The ideal candidate has:
  • 3-5 years of experience in Software Engineering or Site Reliability Engineering, with at least 2-3 years specifically in Site Reliability Engineering
  • Demonstrated expertise in designing, securing, and managing scalable infrastructure in the AWS ecosystem
  • Proficiency in Infrastructure-as-Code (IaC) tools, preferably Terraform
  • Strong analytical and problem-solving skills, with the ability to work independently and as part of a team
  • Familiarity with Node.js (preferred) and/or PHP in a professional environment
  • Familiarity with MariaDB, PostgreSQL, Redis, Apache, and nginx or similar technologies
  • Prior full-stack or backend software engineering experience is strongly preferred

Why Join AoPS:
This is a hybrid full-time position based at our headquarters in San Diego, CA. The full salary range for this position is 132k-165k with a 6% year-end bonus.

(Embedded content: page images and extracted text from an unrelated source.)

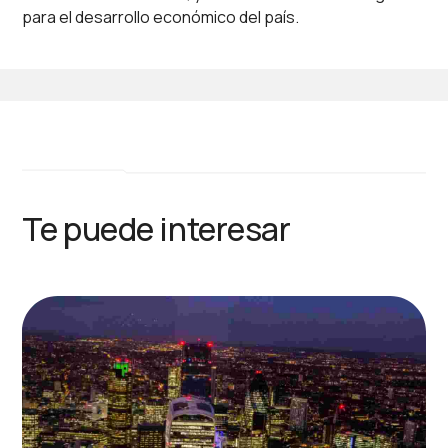
para el desarrollo económico del país.
Te puede interesar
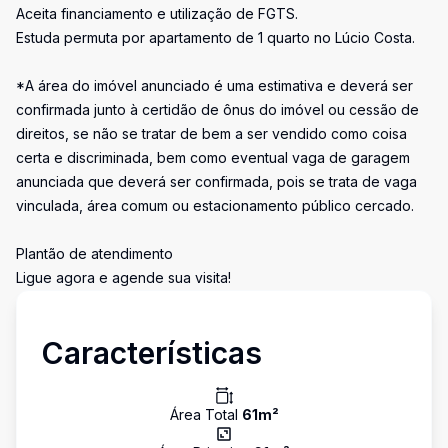
Aceita financiamento e utilização de FGTS.
Estuda permuta por apartamento de 1 quarto no Lúcio Costa.
*A área do imóvel anunciado é uma estimativa e deverá ser
confirmada junto à certidão de ônus do imóvel ou cessão de
direitos, se não se tratar de bem a ser vendido como coisa
certa e discriminada, bem como eventual vaga de garagem
anunciada que deverá ser confirmada, pois se trata de vaga
vinculada, área comum ou estacionamento público cercado.
Plantão de atendimento
Ligue agora e agende sua visita!
Características
Área Total
61
m²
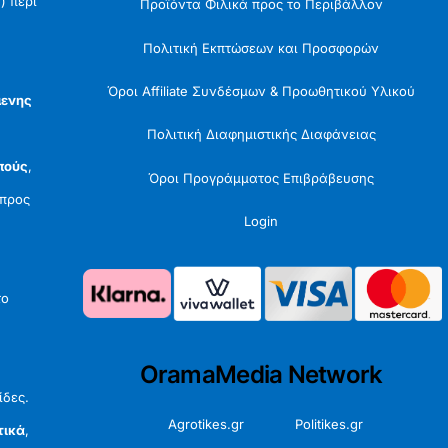
) περί
Προϊόντα Φιλικά προς το Περιβάλλον
Πολιτική Εκπτώσεων και Προσφορών
Όροι Affiliate Συνδέσμων & Προωθητικού Υλικού
μενης
Πολιτική Διαφημιστικής Διαφάνειας
πούς
,
Όροι Προγράμματος Επιβράβευσης
προς
Login
το
OramaMedia Network
ίδες.
Agrotikes.gr
Politikes.gr
τικά
,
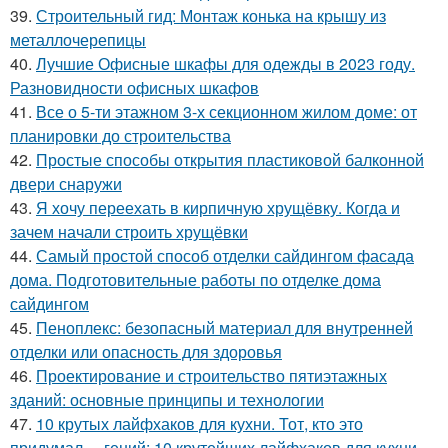
39.
Строительный гид: Монтаж конька на крышу из
металлочерепицы
40.
Лучшие Офисные шкафы для одежды в 2023 году.
Разновидности офисных шкафов
41.
Все о 5-ти этажном 3-х секционном жилом доме: от
планировки до строительства
42.
Простые способы открытия пластиковой балконной
двери снаружи
43.
Я хочу переехать в кирпичную хрущёвку. Когда и
зачем начали строить хрущёвки
44.
Самый простой способ отделки сайдингом фасада
дома. Подготовительные работы по отделке дома
сайдингом
45.
Пеноплекс: безопасный материал для внутренней
отделки или опасность для здоровья
46.
Проектирование и строительство пятиэтажных
зданий: основные принципы и технологии
47.
10 крутых лайфхаков для кухни. Тот, кто это
придумал, – гений: 10 крутейших лайфхаков для кухни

Here are some things you can look forward to:
  • Impact: Your work will directly support the learning experience of hundreds of thousands of students worldwide, ensuring our educational platforms remain reliable, fast, and secure for the next generation of problem solvers.
  • Culture: Work and collaborate with an organization filled with builders and life-long learners who strive to discover, inspire, and train the great problem solvers of the next generation
  • Flexibility: Casual work environment with a hybrid work week and flexible scheduling
  • Benefits: Multiple options for Medical, Dental and Vision plans
  • Future Planning: 401K with company match
  • Quality of Life: PTO Plan and supportive leadership that gives you the work-life balance you deserve
  • Ease of Transition: Relocation bonus (if currently located outside of San Diego)

Background Check:
Please note that employment is contingent on the successful completion of a background check.

Work Authorization:
Please note that in order to be considered for this position you must be legally authorized to work in the US. We are unable to offer sponsorship, including STEM-OPT and H-1B.

About AoPS:
Art of Problem Solving (AoPS) is on a mission to discover, inspire, and train the great problem solvers of the next generation. Since 2003, we have trained hundreds of thousands of the country's top students, including nearly all the members of the US International Math Olympiad team, through our online school, in-person academies, textbooks, and online learning systems. While our primary focus has been math for most of our history, through the years we have expanded our unique problem solving curriculum into more subjects, such as language arts, science, and computer science.